> [Exercise directions] Give an exact copy of the lines from the beginning of the listing below to the "recepción de los" line, inclusive.

┄┄┄┄┄┄┄┄┄┄

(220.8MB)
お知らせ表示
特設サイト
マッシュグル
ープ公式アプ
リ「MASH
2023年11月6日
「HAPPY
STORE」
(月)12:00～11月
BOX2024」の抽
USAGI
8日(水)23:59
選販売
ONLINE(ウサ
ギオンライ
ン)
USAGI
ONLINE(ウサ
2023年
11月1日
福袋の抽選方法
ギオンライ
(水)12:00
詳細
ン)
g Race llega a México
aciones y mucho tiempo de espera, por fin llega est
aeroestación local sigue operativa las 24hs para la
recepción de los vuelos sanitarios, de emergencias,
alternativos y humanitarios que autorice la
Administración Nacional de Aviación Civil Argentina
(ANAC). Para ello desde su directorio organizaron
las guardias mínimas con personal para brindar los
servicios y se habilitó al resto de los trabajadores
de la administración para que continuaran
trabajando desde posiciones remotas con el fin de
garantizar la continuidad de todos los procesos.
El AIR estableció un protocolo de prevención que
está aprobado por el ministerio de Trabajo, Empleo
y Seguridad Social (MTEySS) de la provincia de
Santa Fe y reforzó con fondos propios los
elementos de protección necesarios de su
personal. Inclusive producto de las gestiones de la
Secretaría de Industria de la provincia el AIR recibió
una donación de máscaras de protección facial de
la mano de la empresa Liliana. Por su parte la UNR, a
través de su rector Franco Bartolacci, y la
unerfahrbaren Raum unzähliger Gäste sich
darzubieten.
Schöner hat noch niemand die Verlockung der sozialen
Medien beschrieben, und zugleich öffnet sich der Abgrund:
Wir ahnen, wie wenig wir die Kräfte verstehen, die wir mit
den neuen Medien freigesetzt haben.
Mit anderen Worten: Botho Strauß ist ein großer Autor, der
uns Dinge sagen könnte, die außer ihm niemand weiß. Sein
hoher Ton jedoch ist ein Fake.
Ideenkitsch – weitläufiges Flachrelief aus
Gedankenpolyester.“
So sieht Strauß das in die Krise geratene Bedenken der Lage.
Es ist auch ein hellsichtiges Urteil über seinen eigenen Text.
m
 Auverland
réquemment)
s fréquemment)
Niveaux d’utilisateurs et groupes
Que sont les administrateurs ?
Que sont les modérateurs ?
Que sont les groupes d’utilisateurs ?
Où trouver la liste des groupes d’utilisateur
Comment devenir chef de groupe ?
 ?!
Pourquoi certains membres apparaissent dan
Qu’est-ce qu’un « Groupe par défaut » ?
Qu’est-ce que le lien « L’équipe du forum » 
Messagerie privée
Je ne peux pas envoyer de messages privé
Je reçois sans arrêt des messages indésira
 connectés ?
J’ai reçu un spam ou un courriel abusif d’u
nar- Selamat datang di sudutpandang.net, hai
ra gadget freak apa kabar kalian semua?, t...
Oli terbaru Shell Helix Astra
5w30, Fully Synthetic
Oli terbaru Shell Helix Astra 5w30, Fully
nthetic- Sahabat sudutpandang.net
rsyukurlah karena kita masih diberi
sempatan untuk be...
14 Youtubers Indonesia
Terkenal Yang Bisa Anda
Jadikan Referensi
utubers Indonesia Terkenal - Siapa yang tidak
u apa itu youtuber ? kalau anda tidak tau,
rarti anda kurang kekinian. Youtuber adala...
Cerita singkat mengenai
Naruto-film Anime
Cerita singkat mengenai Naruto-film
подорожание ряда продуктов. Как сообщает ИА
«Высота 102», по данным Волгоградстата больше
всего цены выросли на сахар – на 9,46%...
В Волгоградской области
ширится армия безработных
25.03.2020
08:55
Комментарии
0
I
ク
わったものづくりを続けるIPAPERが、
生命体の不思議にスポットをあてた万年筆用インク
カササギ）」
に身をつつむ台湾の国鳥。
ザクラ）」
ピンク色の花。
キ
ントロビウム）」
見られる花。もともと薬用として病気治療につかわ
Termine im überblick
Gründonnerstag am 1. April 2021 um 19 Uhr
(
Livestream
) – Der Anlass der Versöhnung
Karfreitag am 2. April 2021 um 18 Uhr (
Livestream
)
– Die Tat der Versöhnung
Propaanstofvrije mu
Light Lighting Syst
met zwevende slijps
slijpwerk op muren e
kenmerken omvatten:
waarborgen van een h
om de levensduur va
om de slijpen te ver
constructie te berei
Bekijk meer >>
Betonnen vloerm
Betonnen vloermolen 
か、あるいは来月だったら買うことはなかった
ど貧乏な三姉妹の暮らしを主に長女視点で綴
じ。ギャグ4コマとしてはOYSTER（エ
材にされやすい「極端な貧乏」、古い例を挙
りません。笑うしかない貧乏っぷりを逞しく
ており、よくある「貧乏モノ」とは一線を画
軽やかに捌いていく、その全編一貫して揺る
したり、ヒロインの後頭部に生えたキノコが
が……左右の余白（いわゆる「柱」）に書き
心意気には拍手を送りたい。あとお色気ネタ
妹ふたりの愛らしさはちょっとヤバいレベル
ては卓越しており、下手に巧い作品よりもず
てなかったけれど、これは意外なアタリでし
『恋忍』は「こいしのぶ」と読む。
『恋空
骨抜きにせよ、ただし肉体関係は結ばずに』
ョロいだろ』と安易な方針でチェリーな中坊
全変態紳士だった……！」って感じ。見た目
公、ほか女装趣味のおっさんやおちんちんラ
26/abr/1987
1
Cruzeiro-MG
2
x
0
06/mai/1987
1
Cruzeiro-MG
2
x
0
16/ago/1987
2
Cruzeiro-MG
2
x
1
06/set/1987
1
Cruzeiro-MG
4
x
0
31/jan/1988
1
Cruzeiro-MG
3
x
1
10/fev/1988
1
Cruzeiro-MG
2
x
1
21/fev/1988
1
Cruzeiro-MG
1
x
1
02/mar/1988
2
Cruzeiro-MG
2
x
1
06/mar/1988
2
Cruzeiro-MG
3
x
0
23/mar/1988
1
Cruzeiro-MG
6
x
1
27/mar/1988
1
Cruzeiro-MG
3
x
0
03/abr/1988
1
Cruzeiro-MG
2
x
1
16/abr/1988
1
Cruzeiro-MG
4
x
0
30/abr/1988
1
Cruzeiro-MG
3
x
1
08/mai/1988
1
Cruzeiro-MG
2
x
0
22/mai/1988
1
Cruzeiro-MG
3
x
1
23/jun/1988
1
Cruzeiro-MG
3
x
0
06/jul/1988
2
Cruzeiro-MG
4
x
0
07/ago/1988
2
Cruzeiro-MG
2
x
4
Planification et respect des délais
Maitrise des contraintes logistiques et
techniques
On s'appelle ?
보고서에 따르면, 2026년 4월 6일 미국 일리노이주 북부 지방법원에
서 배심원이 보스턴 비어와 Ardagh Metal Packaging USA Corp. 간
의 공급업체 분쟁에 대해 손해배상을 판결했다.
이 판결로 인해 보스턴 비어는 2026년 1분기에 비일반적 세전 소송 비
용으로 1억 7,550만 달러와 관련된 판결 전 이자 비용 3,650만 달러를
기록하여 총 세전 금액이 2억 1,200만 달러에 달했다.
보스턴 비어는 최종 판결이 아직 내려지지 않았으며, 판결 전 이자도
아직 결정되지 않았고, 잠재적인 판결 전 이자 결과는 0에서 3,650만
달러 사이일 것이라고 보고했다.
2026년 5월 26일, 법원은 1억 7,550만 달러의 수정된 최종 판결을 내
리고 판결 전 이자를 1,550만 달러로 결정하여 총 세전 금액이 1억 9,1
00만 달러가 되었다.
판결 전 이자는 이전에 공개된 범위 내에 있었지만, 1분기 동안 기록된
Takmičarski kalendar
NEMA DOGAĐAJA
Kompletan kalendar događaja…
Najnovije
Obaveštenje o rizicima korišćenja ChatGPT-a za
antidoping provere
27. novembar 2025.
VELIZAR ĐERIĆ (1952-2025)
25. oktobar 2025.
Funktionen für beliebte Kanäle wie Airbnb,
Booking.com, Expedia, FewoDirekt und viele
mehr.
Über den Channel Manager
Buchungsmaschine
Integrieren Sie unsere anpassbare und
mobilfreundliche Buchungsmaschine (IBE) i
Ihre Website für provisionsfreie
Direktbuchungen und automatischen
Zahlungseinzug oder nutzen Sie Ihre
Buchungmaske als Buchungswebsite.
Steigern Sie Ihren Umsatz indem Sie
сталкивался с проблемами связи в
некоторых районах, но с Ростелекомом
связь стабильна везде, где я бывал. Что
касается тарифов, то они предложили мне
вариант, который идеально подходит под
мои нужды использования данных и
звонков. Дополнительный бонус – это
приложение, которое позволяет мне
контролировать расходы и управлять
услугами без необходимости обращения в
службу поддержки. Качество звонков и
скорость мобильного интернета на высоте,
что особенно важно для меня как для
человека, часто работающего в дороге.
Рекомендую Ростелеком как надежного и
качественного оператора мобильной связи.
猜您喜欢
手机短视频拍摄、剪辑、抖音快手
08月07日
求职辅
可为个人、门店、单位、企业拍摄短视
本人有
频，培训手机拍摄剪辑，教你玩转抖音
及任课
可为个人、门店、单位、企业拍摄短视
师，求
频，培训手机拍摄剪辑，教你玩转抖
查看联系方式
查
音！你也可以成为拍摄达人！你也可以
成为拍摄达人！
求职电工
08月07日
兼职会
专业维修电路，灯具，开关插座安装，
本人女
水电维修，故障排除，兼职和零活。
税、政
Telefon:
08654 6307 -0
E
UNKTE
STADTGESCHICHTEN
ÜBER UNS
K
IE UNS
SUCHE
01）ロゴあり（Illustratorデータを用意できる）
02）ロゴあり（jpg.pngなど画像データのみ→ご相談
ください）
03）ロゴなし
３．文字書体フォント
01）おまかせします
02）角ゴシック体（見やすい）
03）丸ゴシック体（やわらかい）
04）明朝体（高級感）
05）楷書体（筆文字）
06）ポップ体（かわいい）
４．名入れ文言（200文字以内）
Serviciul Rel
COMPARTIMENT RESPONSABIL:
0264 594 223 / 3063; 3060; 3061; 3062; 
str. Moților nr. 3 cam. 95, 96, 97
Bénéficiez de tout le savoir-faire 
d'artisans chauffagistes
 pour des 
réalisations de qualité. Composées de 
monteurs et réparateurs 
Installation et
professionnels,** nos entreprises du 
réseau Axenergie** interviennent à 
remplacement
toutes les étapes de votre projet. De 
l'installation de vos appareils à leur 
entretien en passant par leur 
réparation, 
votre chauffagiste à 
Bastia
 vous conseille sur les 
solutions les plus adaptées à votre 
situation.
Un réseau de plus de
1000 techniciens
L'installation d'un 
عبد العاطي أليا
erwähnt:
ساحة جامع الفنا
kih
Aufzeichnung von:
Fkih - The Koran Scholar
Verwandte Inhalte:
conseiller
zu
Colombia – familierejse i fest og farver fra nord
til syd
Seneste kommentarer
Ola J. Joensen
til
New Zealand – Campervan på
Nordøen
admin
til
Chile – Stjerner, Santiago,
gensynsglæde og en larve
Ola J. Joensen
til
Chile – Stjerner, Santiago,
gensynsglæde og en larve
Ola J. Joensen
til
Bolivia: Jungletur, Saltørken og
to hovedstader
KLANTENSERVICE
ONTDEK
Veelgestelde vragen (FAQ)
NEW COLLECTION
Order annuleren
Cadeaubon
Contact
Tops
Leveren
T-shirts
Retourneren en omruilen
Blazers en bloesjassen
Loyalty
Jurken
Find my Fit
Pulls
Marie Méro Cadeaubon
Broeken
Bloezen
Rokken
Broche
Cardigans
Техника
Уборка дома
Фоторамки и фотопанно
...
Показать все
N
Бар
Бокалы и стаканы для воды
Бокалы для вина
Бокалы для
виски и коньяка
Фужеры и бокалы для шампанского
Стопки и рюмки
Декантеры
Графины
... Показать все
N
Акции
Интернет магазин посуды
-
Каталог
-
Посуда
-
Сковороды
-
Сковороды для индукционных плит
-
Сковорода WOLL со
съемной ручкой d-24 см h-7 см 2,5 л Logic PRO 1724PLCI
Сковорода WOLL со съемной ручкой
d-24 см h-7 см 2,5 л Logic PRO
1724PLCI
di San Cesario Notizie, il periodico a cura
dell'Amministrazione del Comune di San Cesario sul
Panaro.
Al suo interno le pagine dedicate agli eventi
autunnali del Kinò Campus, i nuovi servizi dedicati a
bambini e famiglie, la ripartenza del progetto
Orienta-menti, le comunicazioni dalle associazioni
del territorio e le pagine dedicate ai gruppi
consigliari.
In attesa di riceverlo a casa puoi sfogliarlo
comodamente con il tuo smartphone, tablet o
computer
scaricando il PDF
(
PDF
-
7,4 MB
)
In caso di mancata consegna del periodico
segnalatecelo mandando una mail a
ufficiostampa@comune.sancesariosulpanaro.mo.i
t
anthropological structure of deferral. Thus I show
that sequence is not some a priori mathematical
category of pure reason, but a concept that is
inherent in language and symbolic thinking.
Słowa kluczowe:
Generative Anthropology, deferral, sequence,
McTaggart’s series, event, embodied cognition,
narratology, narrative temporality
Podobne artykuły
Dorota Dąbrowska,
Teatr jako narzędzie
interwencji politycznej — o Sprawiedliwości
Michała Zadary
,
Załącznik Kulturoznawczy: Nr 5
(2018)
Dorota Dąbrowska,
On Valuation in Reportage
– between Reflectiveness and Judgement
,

┄┄┄┄┄┄┄┄┄┄

> [Result of this exercise]
(220.8MB)
お知らせ表示
特設サイト
マッシュグル
ープ公式アプ
リ「MASH
2023年11月6日
「HAPPY
STORE」
(月)12:00～11月
BOX2024」の抽
USAGI
8日(水)23:59
選販売
ONLINE(ウサ
ギオンライ
ン)
USAGI
ONLINE(ウサ
2023年
11月1日
福袋の抽選方法
ギオンライ
(水)12:00
詳細
ン)
g Race llega a México
aciones y mucho tiempo de espera, por fin llega est
aeroestación local sigue operativa las 24hs para la
recepción de los vuelos sanitarios, de emergencias,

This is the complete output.